Spousal support seems to be one of the most contentious issues when it comes to divorce settlements. These issues come under the family law umbrella in Alberta. So, when a spouse is paying support to his or her former partner who he or she believes simply doesn't want to work, the Divorce Act looks at four areas when it comes to support payments: relief of economic hardship arising from marriage breakdown; how much each spouse contributes financially to caring for children over and above child support; disadvantages or advantages coming out of the marriage or the breakdown of the marriage and how each individual has gone about trying to be financially self-sufficient within a reasonable time frame.
When children are not a part of the scenario, any spousal payments are likely to be transitional or until a former spouse becomes financially viable. Support payments are likely to end when that is accomplished. There is an exception to that, however. When spouses had been married for 20 or more years and they're in the 50s or older, it may be that spousal support could be indefinite.

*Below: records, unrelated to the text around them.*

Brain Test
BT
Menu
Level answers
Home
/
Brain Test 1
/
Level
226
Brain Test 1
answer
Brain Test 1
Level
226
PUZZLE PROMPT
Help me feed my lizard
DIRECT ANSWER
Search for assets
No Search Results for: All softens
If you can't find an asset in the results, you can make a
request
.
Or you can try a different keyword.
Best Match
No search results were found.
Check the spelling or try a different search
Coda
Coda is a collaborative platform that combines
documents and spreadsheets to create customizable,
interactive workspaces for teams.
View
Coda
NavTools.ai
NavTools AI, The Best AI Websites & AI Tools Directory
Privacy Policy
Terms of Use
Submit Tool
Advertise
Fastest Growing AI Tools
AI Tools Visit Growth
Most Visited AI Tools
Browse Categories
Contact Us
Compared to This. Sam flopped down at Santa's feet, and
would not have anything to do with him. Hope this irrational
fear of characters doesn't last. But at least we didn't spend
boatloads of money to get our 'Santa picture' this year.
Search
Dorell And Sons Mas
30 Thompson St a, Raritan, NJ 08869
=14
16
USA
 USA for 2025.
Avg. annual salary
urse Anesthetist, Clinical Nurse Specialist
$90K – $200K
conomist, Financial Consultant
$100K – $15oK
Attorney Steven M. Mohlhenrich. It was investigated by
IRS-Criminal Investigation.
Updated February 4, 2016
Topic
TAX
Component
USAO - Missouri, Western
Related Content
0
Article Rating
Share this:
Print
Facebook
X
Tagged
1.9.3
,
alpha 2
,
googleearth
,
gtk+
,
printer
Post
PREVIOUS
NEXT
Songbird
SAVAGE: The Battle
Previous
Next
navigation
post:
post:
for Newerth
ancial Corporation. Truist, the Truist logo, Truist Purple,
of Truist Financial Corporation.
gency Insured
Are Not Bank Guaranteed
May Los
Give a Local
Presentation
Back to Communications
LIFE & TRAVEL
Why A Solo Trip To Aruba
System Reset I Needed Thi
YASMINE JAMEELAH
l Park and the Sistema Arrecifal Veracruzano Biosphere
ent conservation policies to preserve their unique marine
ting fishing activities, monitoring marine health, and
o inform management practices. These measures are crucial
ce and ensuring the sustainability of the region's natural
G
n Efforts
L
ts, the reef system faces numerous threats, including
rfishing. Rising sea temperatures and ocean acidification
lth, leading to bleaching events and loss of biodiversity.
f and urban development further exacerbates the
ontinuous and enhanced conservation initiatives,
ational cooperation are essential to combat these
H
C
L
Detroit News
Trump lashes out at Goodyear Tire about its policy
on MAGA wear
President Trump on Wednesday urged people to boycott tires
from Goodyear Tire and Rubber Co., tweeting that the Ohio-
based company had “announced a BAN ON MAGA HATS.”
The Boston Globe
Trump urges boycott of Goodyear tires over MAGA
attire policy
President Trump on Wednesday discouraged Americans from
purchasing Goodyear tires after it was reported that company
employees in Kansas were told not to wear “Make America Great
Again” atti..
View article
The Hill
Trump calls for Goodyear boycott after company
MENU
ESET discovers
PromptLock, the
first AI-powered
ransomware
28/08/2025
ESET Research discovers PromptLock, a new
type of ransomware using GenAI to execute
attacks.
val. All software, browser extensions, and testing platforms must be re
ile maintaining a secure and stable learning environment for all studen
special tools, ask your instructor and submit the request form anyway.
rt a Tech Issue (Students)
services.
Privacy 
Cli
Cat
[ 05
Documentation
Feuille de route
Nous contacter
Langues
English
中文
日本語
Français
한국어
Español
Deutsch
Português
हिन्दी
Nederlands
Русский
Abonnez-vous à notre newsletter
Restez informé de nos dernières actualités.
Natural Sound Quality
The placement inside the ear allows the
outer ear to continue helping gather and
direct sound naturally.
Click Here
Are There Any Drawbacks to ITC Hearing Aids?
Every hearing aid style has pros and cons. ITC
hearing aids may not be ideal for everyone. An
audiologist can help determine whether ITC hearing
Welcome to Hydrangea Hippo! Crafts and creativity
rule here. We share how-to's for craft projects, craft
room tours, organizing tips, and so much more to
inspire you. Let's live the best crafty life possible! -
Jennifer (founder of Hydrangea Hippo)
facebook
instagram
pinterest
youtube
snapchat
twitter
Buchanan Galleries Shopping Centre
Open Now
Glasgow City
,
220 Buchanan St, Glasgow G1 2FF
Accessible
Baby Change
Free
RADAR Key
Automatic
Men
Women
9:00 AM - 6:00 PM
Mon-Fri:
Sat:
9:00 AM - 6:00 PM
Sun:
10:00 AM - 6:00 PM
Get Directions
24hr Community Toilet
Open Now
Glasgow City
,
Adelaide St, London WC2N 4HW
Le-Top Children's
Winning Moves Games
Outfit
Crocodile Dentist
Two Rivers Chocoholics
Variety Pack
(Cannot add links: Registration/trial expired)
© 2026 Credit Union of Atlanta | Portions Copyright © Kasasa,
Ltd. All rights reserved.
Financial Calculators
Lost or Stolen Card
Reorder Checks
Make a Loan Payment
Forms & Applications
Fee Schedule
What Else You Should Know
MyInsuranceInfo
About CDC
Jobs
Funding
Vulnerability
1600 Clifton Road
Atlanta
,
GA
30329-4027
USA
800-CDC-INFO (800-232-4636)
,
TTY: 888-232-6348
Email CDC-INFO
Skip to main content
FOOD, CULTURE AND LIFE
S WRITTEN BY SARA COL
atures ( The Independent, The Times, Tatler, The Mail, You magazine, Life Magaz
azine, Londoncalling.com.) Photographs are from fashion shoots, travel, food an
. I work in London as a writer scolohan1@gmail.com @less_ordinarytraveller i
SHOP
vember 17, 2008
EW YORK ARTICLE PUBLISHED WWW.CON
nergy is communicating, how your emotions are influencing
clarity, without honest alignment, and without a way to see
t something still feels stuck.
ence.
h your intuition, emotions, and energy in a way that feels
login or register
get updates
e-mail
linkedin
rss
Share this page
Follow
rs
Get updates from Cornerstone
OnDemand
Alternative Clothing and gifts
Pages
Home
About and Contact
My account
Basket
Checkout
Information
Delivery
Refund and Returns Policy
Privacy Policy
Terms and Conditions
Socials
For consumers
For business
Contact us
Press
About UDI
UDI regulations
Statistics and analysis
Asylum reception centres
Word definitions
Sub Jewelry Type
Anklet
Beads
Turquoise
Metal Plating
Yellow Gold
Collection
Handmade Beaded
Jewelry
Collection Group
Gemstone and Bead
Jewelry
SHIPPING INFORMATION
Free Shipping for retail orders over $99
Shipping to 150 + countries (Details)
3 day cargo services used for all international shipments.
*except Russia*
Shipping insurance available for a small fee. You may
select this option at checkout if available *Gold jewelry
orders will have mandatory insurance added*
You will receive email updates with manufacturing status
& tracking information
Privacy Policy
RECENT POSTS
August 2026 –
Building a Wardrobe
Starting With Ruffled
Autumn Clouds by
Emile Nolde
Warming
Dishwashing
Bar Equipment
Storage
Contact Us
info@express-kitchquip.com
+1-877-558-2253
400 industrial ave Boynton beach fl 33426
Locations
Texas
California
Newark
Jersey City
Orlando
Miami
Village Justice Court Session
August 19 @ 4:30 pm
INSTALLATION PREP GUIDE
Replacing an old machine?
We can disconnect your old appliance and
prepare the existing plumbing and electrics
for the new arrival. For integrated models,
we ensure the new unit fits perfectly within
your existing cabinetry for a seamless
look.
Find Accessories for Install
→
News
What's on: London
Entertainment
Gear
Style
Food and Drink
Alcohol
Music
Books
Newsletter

When divorced parents are in their 40s, it is also unlikely that support would have a definite end, but will probably be reviewed every three to five years. This gives the payee a chance to get back into the workforce before the court will decide on long-term support. A family court judge will make the decision on whether a payee spouse has made the efforts to become financially independent.
A lawyer experienced in Alberta family law knows that a payor's responsibility may not end when his or her former spouse finally gets a job. A lawyer may be able to provide legal counsel to payor and payee clients in these situations. Clients' situations are individual, but the laws that govern these issues are not.